What do I make of the ribbon interface? As I have said above, Outlook is not pervaded by the new interface paradigm until you open up an email. Nevertheless, I have had a short encounter with Word 2007 and am convinced that the new interface works well. It didn’t take me long to find my way around at all. In fact, I think that they have made a great job of the new main menu triggered by the Office Button (as Microsoft call it) and got all sorts of things in there; the list includes Word options, expanded options for saving files (including the new docx file format, of course, but the doc format has not been discarded either) and a publishing capability that includes popular blogs (, for instance) together with document management servers. Additionally, the new zoom control on the bottom right-hand corner is much nicer than the old drop down menu. As regards the “ribbon”, this is an extension of the tabbed interfaces seen in other applications like Adobe HomeSite and Adobe Dreamweaver, the difference being that the tabs are only place where any function is found because there is no menu back up. There is an Add-ins tab that captures plug-ins to things like Adobe Distiller for PDF creation. Macromedia in its pre-Adobe days offered FlashPaper for doing the same thing and this seems to function without a hitch in Word 2007. Right-clicking on any word in your document not only gives you suggested corrections to misspellings but also synonyms (no more Shift-F7 for the thesaurus, though it is still there is you need it) and enhanced on-the-spot formatting options. A miniature formatting menu even appears beside the expected context menu; I must admit that I found that a little annoying at the beginning but I suppose that I will learn to get used to it.

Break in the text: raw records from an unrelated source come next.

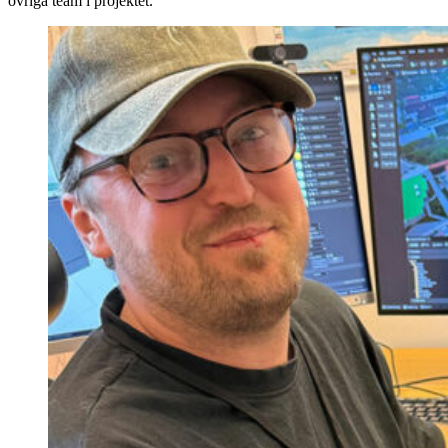
övriga team i projektet.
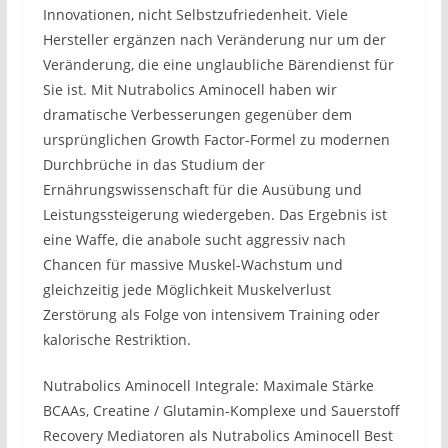
Innovationen, nicht Selbstzufriedenheit. Viele
Hersteller ergänzen nach Veränderung nur um der
Veränderung, die eine unglaubliche Bärendienst für
Sie ist. Mit Nutrabolics Aminocell haben wir
dramatische Verbesserungen gegenüber dem
ursprünglichen Growth Factor-Formel zu modernen
Durchbrüche in das Studium der
Ernährungswissenschaft für die Ausübung und
Leistungssteigerung wiedergeben. Das Ergebnis ist
eine Waffe, die anabole sucht aggressiv nach
Chancen für massive Muskel-Wachstum und
gleichzeitig jede Möglichkeit Muskelverlust
Zerstörung als Folge von intensivem Training oder
kalorische Restriktion.
Nutrabolics Aminocell Integrale: Maximale Stärke
BCAAs, Creatine / Glutamin-Komplexe und Sauerstoff
Recovery Mediatoren als Nutrabolics Aminocell Best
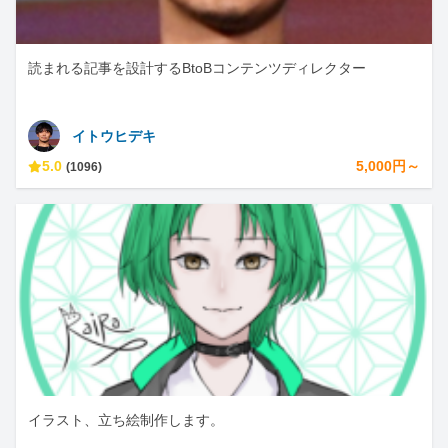
読まれる記事を設計するBtoBコンテンツディレクター
イトウヒデキ
5.0
5,000円～
(1096)
イラスト、立ち絵制作します。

My use of Outlook and Word will continue, the latter’s blogging feature is very nice, but I haven’t had reason to look at Excel or PowerPoint in detail thus far. From what I have seen, the ribbon interface pervades in those applications too. Even so, my impressions the latest Office are very favourable. The interface overhaul may be radical but it does work. Their changing the file formats is a more subtle change but it does mean that users of previous Office versions will need the converter tool in order for document sharing to continue. Office 97 was the last time when we had to cope with that and it didn’t seem to cause the world to grind to a halt.

Will I upgrade? I have to say that it is very likely given what is available in Office Home and Student edition. That version misses out on having Outlook but the prices mean that even buying Outlook standalone to compliment what it offers remains a sensible financial option. Taking a look at the retail prices on confirms the point:

Office Home and Student Edition: £94.61

Office Standard Edition: £285.50

Office Standard Edition Upgrade: £175.96

Outlook 2007: £77.98

Having full version software for the price of an upgrade sounds good to me and it is likely to be the route that I take, if I replace the Office XP Standard Edition installation that has been my mainstay over the last few years. Having been on a Windows 95 > Windows 98 > Windows 98 SE > Windows ME upgrade treadmill and endured the hell raised when reinstallation becomes unavoidable, the full product approach to getting the latest software appeals to me over the upgrade pathway. In fact, I bought Windows XP Professional as the full product in order to start afresh after moving on from Windows 9x.